What has bitten me is the fact that, in this Election Year, the Labour Party is clueless as to why millions of women have removed themselves from the democratic process. The Conservative Party believes that a married person's tax allowance for those in the basic tax bracket will appease growing discontent that no value is placed on families (someone tell them, please, that children can be raised in loving unmarried families, single parent families, single-sex partnerships and others - this is not, and has never been, about the institution of marriage) and pursues a reorganisation of the welfare state which is shafting women and children. The Liberal Democrats believe that parents who do not place their children into institutionalised childcare are disadvantaging their progeny (I kid you not) and brand women who stay at home 'Edwardian' but men who do the same progressive.

So, where does that leave a mother who wishes to stay at home and raise her family? Between a party who loathes them, a party who patronises them and a party who ignores them. Each of them is committed to increasing spending on formal childcare, neglecting mothers' rights to care for their children. Each of them will maintain a discriminatory tax system: when the State giveth, you're a unit (minimise exposure); when it taketh away you're on your own (big up those receipts) - what a way to exploit loving, caring families.

Has it occurred to them that mothers might (just might) be deserting the democratic process because their interests are not represented, are dismissed, are belittled, and are denigrated? That a woman is told, by men and women in a distinct occupational and political elite, that they may not wish to confine themselves to such a regressive, boring, mind-numbing, wasteful and belittling task of raising a family full time. It is impressed on a mother that the only care that matters (and even then not much) is that which is paid: childcare in nurseries and the rest - but care by a loving mother and all the unpaid work which goes to raising a family full time? Not on yer nelly.

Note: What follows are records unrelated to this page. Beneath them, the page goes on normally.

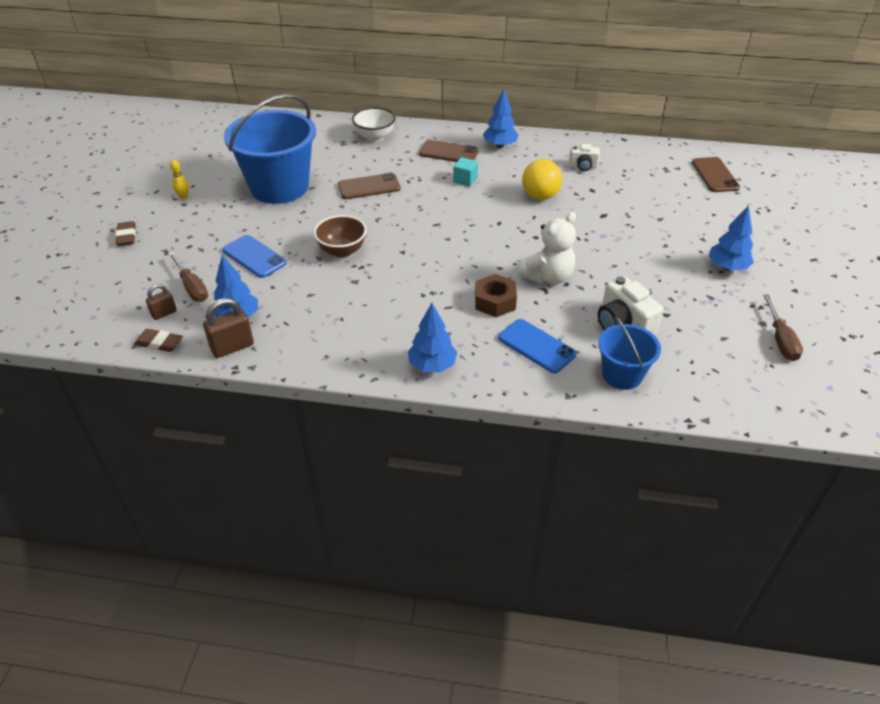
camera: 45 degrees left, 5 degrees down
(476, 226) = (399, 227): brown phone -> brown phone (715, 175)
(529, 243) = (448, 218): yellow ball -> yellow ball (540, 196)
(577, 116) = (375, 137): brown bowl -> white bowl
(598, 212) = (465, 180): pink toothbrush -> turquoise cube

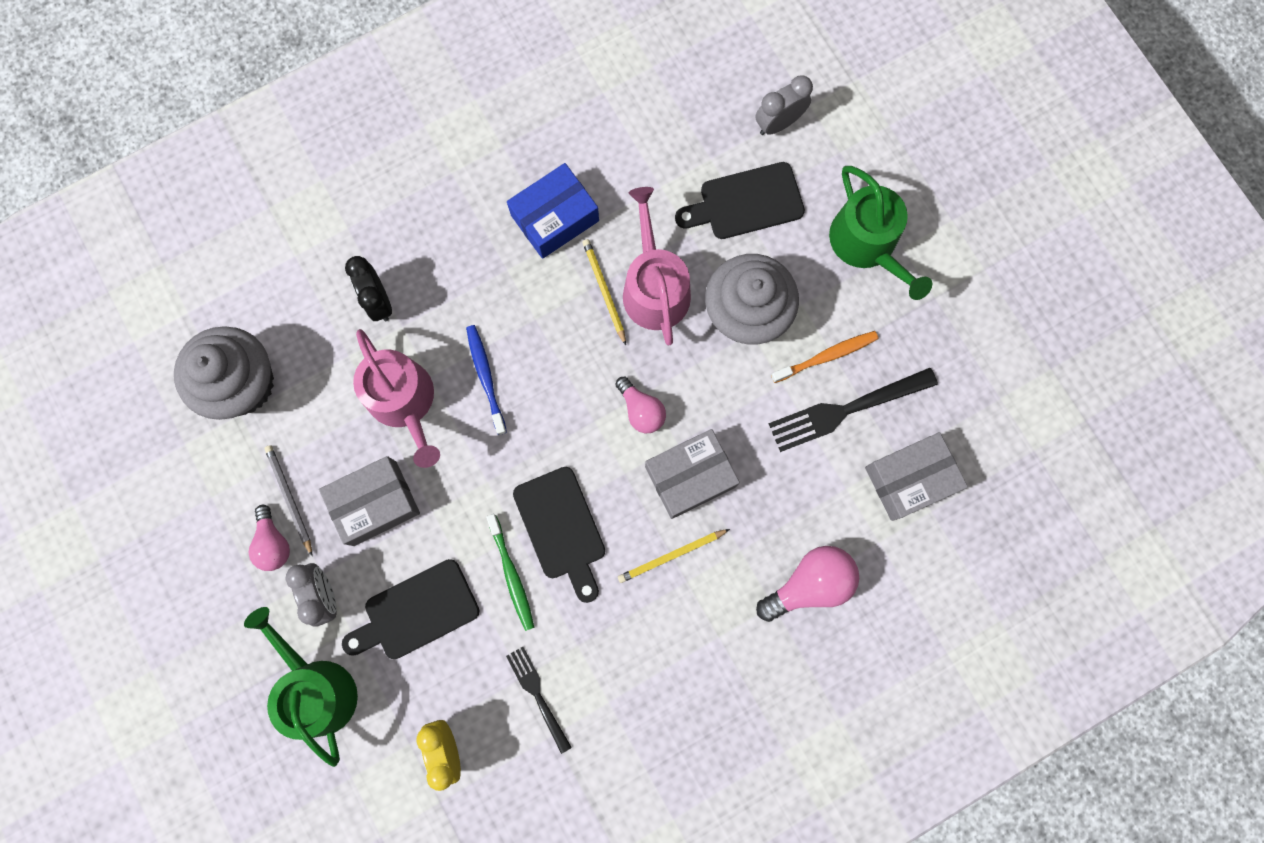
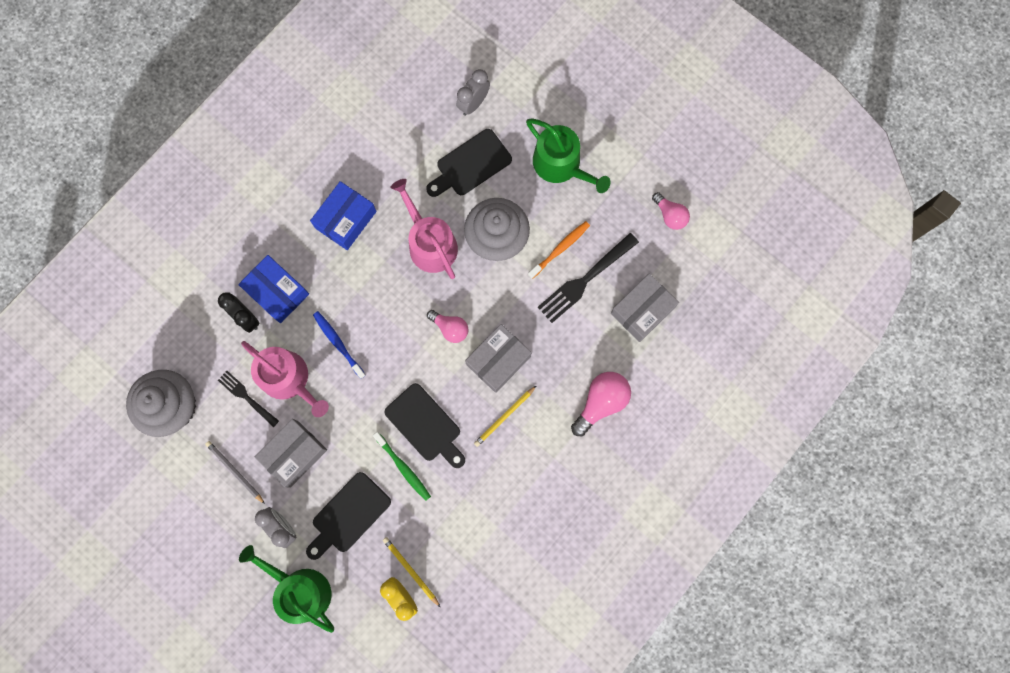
camera: 20 degrees left, 0 degrees up
(273, 543) = (235, 505): pink light bulb -> pink light bulb (670, 215)
(431, 281) = (277, 292): none -> blue box
(538, 695) = (449, 540): black fork -> black fork (246, 397)
(604, 291) = (397, 257): yellow pencil -> yellow pencil (411, 570)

Having children and seeking to care for them yourself is deemed by the mainstream political parties as a 'lifestyle choice' - either a privilege for the wealthy or a frolic for the 'feckless'. Such parents are deemed lazy, dull and unproductive, rather than performing a public service, undertaken at considerable financial cost. It is not seen as something valuable to a child's wellbeing or as raising productive, well-adjusted and caring people of the next generation. Quite simply, mothering is ignored by policy, deemed worthless and mothers are duly taken for granted. Write that on a mug this Sunday.

Looking at the treatment of mothers politically, socially and economically, it seems that sadly, family life - the good stuff and a calm, nurturing (and nurtured) loving home - has no place in 21st Century UK plc. Well, that's got to change.

So, this Mother's Day, listen up, Mummy's got something to say.